**JOB 1:**
According to the article on Democratic campaigns, how much did Karen Handel spend on ad time?
**JOB 2:**
From the article on Democratic campaigns, return word for word the part that opens with the words containing "However, this campaign" and closes with "future GOTV effort.".
**JOB 3:**
Carry the article on Democratic campaigns forward, beginning right after its final sentence.

**PROVIDED PASSAGE:**
○ ○ ○ ○ ○
Time For A Change In Democratic Campaigns

By Dallas Knapp

June 30, 2017

After months of abated breath, we can add two more moral victories to our trophy case. Archie Parnell ended with a closer margin than did Jon Ossoff, despite the millions and millions of dollars difference in their campaign expenditures. Disappointing, to say the least.

If you haven’t already, go and read this article by Pat. His piece is the right mix of hopeful and analytical, and was also the material which inspired me to write this article. Again, I encourage you to read the writing in full, but there was one statement in particular on which I’d like to elaborate further. After explaining his worry that national leaders might be lulled into complacency given the results, Pat said:

“I have particular doubts about how Democratic field strategies have been developing in recent years and whether our in-person conversations and targeting of voters are actually working.”

Given our continued defeats, I think he’s right to raise this point. I don’t have to be as cautious with my criticisms, so what follows is a list of areas where I think the Democratic Party should change how it campaigns.

1) Rethink our ad strategy

Jon Ossoff followed in Hillary’s footsteps with his ad strategy: blanket the airwaves with television ads lambasting the opponent or advocating for the home team. Jon Ossoff bought 13 million dollars of ad time, while Karen Handel spent $2.8 million. Follow the link and you’ll see that even more money was spent by outside groups, which ballooned the final election expenditures to be over $50 million.

Yet, what is the point in such heavy investment into TV ad campaigns? Ironically, research has indicated that campaign ads are effective at increasing interest, but that increase rapidly decays over the course of a week or two. Democrats should learn from this by recognizing ad campaigns should be used as a primer for action preceding a significant event, like election day. Since ads are only effective for a small amount of time, there is no point to blanketing the airwaves for weeks and months at a time; ads last 30-60 seconds which is not enough time to forward a substantive argument, so why create ads which make that attempt?

Instead, we should tailor ads toward garnering attention for our candidates, or to alert the public to an impending election. Television may not be persuasive but it can inform, so grabbing voter’s attention and getting them interested to learn more should be our ad campaigns strategic goal.

2) Reform our approach to voter contact campaigning

Each campaign I’ve worked on was unique yet an all-too-familiar experience: I’d canvass Dubuque neighborhoods on the weekends, call from a list of names during the night on weekdays, and often ended up asking some of the same people the same questions many times over before Election Day rolled around. Repetitive contact was necessary in order to create an accurate and complete list—or “universe”—of voters who would ultimately turn out to vote. Furthermore, this universe would guide our GOTV operation in the days leading up to Election Day. An accurate list would lead to an efficient GOTV operation, and the better, more efficient GOTV operation would win the election—or so the thinking went.

However, this campaign logic has turned out to be flawed, as demonstrated by this study from Harvard; by calling the same numbers and knocking the same doors, we annoyed the same people to such a degree that we lost their vote. We weren’t creating an accurate voter universe for our future GOTV effort.
○ ○ ○ ○ ○
**RECORDED DATA:**
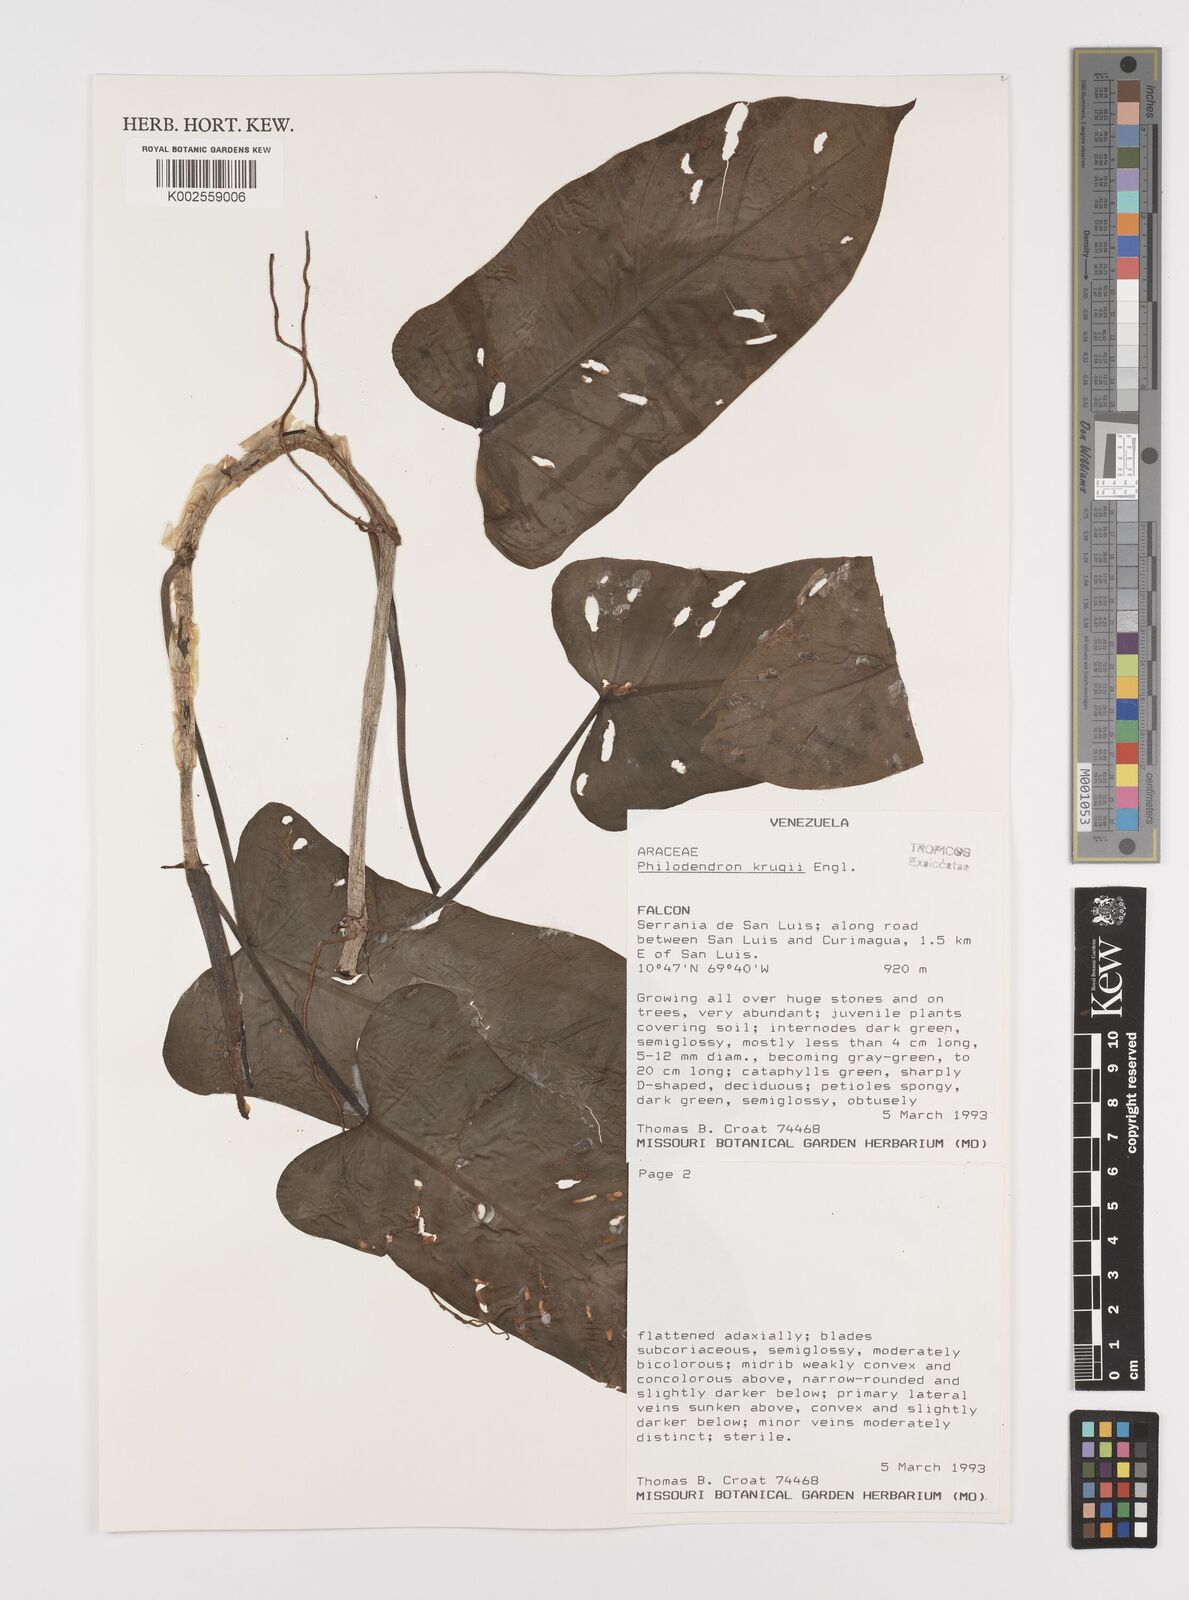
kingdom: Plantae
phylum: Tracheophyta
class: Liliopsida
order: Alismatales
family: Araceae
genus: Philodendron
○ ○ ○ ○ ○
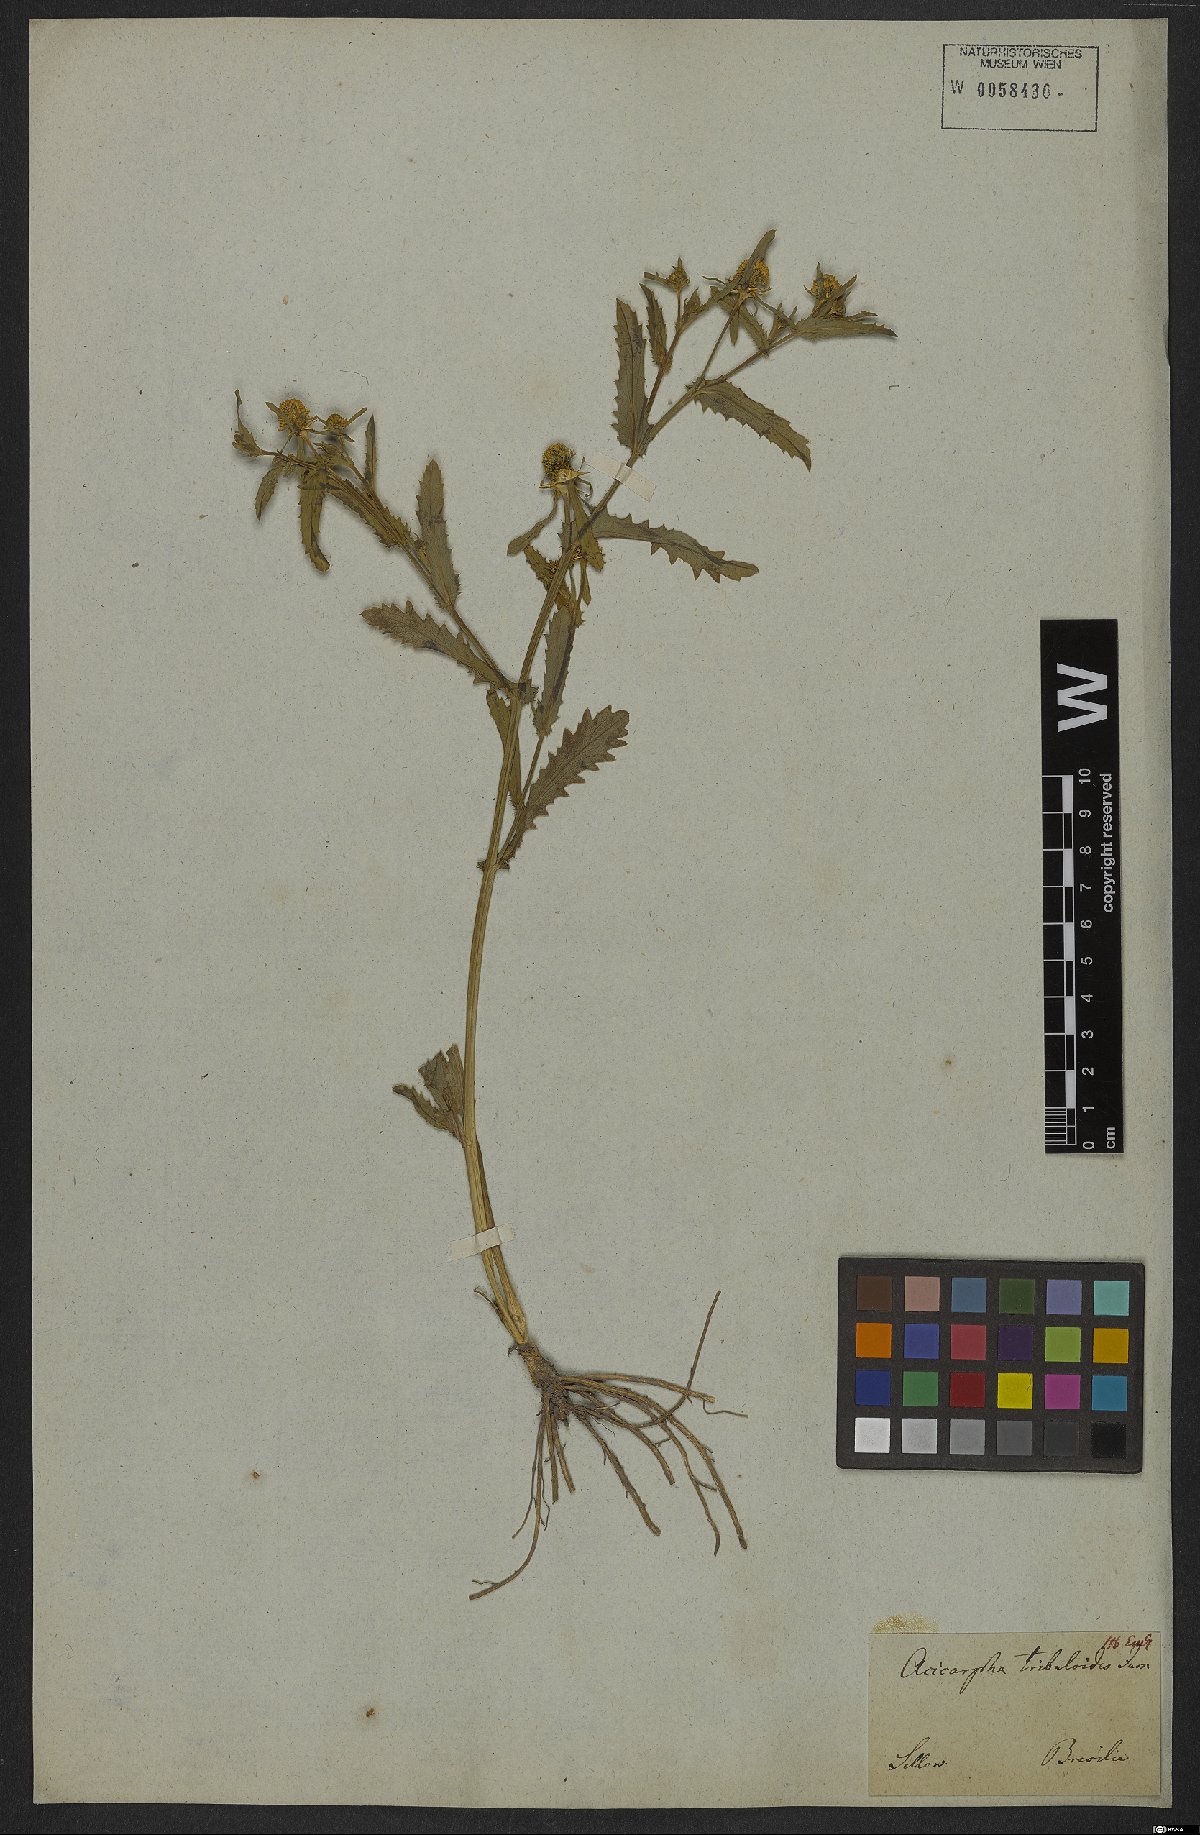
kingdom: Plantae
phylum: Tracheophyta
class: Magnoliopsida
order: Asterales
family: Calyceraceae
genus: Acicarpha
○ ○ ○ ○ ○
**TASK RESULT 1:**
$2.8 million.

**TASK RESULT 2:**
However, this campaign logic has turned out to be flawed, as demonstrated by this study from Harvard; by calling the same numbers and knocking the same doors, we annoyed the same people to such a degree that we lost their vote. We weren’t creating an accurate voter universe for our future GOTV effort.

**TASK RESULT 3:**
In fact, by campaigning as we did, we discouraged “low-propensity” voters from turning out while simultaneously creating a universe containing only “high-propensity” voters. In the process of identifying a candidate’s level of support, we call people 5, 10, 15, 20 times too many and turn them off from voting altogether—and every vote counts in those races where vote totals differ by three or four digits. Rather than campaign by quota, with 3 hours of mandated call time each day, we should make contact less often and more purposeful; instead of making routine calls to check a box yes or no, we should be sincere and broach more meaningful discussion with voters.

County Up

What can be done to solve these problems? While I cannot offer answers, I can give some suggestions.

For starters, we need to find a better system for intra-party collaboration. In my experience, the IDP, DNC, and County Democratic parties work largely independent from one another. Previously, this could be justified by the fact that county-level parties had shrunk in size and influence over the years.

However, by shutting local Democrat Party officials out of the campaigning process, we no longer have the capacity for year-round outreach efforts. State and national party committees will hire out-of-town operatives to staff and direct the campaign, while local party officials are expected to hand over the reins—which makes it impossible for us to switch from campaign-centric contact to a year-round approach.

With this process, local officials don’t gain the administrative and strategic experience necessary to continue outreach efforts after the state and national people leave. Thus, since people only hear from Democrats during campaign seasons, as opposed to year-round, there becomes a perception that Democrats only care about a person’s vote, not the person, and people detest being treated as a means to an end—in addition to compounding county-level atrophy since there isn’t activity during election off-years.

It’s time that we encourage county Democratic officials to adopt their own outreach efforts, train them in the skills necessary, and give them the support they need to succeed. Rather than working separate from county officials, state and national committee operatives should expand upon the infrastructure already created. Democrats love to talk about grassroots organizing, and this is one way to prove it.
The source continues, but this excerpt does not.